Офонас осмелился прервать речь Микаила:
– Господин! Не давай мне денег и не давай мне подарков. Пусть останутся только твои слова в памяти моей и твой облик!
Микаил протянул руку и поднял с ковра тамбур. Офонас подумал, что музыка и пение будут сейчас хороши и для него, и для Микаила. Офонас устал дивиться и потому нимало не удивился, услышав слова пения Микаила.
Микаил пел:
– Кто это там
Бьёт в барабан?
Она прекрасная и страшная, как Хундустан.
Куда потянулся
Большой караван?
Она прекрасная и страшная, как Хундустан.
Солнце восходит
Навстречу цветам.
Она прекрасная и страшная, как Хундустан.
Она прекрасная и страшная, как Хундустан!
Она прекрасная и страшная, как Хундустан!
Она прекрасная и страшная, как Хундустан!
... как Хундустан!
... как Хундустан!
... как Хундустан!..
* * *
Офонас заснул в этом дальнем покое дворцовом, на ковре. Заснул крепко. А проснулся от пустоты. Раскрыл глаза широко. Лежал на ковре. Чего не было? Не было посуды серебряной, не было плодов сладких и питий. Не было Микаила. Была пустота, потому что не было Микаила.
Офонас вскочил и выбежал в соседний покой. Побежал по коридору. Никого не было. Вдруг испугался. Бегом побежал во двор широкий. Там были люди, но никого из служителей Микаила не осталось. На конюшне конюх из тех, что были приставлены султаном, окликнул Офонаса:
– Юсуф! Собирайся. Господин уже покинул Бидар. Возьми своего коня. Старый Хамид-хаджи оставил для тебя этот кожаный мешок.
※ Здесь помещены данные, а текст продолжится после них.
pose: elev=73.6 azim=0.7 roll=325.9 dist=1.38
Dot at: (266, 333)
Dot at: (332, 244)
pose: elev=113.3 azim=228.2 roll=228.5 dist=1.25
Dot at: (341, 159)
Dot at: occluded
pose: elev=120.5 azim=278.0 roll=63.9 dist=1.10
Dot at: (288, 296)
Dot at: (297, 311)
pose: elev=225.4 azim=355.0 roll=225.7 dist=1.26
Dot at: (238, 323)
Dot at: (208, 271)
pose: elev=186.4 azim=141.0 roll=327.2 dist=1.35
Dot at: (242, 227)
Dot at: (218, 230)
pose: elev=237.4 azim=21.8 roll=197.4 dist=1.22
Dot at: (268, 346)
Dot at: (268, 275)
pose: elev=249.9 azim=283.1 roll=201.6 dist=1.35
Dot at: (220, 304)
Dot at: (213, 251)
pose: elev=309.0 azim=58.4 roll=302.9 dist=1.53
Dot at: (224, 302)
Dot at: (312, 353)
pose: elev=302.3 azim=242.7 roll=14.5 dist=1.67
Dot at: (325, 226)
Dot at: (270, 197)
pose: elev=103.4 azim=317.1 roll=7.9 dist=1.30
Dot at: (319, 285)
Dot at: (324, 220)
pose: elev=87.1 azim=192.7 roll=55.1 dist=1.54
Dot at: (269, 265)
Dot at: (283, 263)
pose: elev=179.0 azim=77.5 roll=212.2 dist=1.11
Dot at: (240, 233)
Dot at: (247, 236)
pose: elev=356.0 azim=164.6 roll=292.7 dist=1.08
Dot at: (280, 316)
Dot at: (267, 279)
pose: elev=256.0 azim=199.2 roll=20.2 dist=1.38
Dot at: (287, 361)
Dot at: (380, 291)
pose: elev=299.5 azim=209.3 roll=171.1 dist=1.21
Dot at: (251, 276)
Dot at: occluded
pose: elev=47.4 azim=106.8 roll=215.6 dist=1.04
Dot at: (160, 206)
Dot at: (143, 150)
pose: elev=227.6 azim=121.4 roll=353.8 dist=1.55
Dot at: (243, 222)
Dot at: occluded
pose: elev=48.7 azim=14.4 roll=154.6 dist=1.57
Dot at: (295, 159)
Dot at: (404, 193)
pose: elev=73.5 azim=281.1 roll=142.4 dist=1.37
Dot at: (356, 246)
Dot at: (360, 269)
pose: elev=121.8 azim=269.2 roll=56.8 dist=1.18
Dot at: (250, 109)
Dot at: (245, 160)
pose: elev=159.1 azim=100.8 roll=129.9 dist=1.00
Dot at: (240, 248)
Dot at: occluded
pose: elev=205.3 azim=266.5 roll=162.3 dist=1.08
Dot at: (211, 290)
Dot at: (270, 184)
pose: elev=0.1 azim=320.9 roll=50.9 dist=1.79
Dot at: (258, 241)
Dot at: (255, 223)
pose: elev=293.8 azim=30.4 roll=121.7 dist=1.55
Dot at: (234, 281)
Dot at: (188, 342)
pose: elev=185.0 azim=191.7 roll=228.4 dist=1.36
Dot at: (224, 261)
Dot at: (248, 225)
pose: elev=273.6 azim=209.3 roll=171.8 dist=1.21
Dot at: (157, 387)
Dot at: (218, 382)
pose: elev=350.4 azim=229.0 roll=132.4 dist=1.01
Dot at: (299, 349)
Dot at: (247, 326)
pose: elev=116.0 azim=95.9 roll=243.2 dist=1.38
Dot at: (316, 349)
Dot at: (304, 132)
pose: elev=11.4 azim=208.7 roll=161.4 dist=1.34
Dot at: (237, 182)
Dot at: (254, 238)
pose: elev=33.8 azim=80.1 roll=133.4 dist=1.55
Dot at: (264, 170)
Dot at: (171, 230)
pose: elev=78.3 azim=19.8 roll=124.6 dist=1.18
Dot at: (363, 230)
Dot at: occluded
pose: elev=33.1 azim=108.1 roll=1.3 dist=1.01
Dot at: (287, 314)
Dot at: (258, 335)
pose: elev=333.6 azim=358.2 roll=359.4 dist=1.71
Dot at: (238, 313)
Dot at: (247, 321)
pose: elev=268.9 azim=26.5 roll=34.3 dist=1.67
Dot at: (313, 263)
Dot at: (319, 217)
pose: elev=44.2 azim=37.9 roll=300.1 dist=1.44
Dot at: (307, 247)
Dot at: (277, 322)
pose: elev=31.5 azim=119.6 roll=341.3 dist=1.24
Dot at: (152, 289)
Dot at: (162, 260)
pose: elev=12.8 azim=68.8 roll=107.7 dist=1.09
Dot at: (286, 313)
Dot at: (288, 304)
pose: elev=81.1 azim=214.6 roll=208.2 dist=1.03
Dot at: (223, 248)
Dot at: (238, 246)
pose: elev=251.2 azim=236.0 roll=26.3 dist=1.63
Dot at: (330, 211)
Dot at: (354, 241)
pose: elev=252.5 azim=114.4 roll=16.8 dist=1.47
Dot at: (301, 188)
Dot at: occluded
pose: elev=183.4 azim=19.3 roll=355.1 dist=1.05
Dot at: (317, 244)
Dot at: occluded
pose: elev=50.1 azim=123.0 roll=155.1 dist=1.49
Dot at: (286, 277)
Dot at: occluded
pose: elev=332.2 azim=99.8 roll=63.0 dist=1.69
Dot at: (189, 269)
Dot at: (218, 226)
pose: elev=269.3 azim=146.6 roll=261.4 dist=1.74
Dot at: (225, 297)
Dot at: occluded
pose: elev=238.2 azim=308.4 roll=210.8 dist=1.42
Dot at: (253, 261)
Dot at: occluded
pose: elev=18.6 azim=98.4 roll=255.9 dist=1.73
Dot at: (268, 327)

Мешок был завязан. Офонас развязал и нашёл новую одежду, три золотых блюда и два браслета, также золотых и с камнями самоцветными. Офонас навьючил коня своими немногими пожитками и пошёл прочь со двора, из дворца...
* * *
Офонас пострашился спервоначалу оставаться в Бидаре после отъезда Микаила. Подался в прежнюю столицу, в Кульбаргу, куда приходили поклоняться гробнице святого шаха Феруза.
После воротился в Бидар, продал коня. Прежде думал, что будет ему тяжко расставаться с Гарипом, верным спутником; но теперь, когда осталась Офонасова жизнь без Микаила, легко сделалось и расставание с Гарипом. Продал его в хорошие руки, в конюшню одного султанского боярина.
Писал в смоленской темнице:
«...а от Бидара до Кулонгири – пять дней, а от Кулонгири до Гулбарги – пять дней. А много и других городов, всякий день через три города проходишь. А сколько ковов-косов, столько и городов. От Чаула до Джуннара двадцать ковов, а от Джуннара до Бидара – сорок ковов, от Бидара до Кулонгири девять ковов, и от Бидара до Гулбарги девять ковов».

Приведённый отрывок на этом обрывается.